**Page-level text extractions**
%%

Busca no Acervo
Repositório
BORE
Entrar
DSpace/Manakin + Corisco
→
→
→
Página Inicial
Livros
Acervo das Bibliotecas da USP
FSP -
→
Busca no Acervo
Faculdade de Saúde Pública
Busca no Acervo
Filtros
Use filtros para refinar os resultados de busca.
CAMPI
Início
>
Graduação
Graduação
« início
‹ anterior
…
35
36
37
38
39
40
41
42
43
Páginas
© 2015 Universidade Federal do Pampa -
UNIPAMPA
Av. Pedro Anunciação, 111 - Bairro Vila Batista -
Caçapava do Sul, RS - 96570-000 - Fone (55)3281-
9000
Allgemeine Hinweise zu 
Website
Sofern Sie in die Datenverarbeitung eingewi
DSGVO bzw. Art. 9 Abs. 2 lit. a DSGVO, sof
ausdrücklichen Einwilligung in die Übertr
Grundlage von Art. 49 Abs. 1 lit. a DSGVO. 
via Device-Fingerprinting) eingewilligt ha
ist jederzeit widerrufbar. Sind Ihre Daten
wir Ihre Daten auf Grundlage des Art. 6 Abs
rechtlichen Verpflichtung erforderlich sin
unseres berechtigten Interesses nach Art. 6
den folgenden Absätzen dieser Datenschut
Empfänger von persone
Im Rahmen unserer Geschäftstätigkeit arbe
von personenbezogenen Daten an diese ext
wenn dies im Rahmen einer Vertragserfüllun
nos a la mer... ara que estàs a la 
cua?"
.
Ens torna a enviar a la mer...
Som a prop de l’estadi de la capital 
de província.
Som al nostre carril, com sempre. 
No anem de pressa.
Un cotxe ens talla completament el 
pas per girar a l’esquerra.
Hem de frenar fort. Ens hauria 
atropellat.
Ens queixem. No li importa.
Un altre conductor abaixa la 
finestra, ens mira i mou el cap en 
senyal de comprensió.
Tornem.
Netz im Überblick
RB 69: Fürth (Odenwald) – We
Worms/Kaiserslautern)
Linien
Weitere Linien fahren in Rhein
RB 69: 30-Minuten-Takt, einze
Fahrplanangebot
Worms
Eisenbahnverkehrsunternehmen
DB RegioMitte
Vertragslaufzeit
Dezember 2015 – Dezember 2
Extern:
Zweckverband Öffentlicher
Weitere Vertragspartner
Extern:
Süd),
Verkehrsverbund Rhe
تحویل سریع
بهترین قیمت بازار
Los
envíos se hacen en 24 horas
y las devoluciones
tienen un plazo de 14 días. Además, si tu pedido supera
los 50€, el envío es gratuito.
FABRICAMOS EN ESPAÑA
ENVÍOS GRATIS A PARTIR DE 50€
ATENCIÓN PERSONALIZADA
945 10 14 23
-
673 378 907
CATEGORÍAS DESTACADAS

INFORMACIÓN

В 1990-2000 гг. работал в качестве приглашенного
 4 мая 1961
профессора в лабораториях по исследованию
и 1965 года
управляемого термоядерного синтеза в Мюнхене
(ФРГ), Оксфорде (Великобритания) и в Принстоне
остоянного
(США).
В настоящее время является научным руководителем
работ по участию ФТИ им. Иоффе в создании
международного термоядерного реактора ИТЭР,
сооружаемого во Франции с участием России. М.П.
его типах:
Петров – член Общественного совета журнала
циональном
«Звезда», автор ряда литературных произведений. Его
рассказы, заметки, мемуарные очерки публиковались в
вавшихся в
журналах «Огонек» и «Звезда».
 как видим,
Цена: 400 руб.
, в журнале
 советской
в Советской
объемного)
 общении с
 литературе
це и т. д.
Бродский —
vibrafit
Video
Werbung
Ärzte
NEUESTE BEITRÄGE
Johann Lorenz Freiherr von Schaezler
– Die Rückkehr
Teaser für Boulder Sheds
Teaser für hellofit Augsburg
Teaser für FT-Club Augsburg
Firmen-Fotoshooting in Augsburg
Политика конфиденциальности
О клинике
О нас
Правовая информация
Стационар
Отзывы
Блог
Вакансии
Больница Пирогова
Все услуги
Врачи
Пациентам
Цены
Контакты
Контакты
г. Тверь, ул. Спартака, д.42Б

%%

Starting at the beginning of the listing and ending at the line that contains "rechtlichen Verpflichtung erforderlich sin", reproduce those lines with "Busca no Acervo" switched to "Pesquisa no Acervo" and all else unchanged.

**RESPONSE**
Pesquisa no Acervo
Repositório
BORE
Entrar
DSpace/Manakin + Corisco
→
→
→
Página Inicial
Livros
Acervo das Bibliotecas da USP
FSP -
→
Pesquisa no Acervo
Faculdade de Saúde Pública
Pesquisa no Acervo
Filtros
Use filtros para refinar os resultados de busca.
CAMPI
Início
>
Graduação
Graduação
« início
‹ anterior
…
35
36
37
38
39
40
41
42
43
Páginas
© 2015 Universidade Federal do Pampa -
UNIPAMPA
Av. Pedro Anunciação, 111 - Bairro Vila Batista -
Caçapava do Sul, RS - 96570-000 - Fone (55)3281-
9000
Allgemeine Hinweise zu 
Website
Sofern Sie in die Datenverarbeitung eingewi
DSGVO bzw. Art. 9 Abs. 2 lit. a DSGVO, sof
ausdrücklichen Einwilligung in die Übertr
Grundlage von Art. 49 Abs. 1 lit. a DSGVO. 
via Device-Fingerprinting) eingewilligt ha
ist jederzeit widerrufbar. Sind Ihre Daten
wir Ihre Daten auf Grundlage des Art. 6 Abs
rechtlichen Verpflichtung erforderlich sin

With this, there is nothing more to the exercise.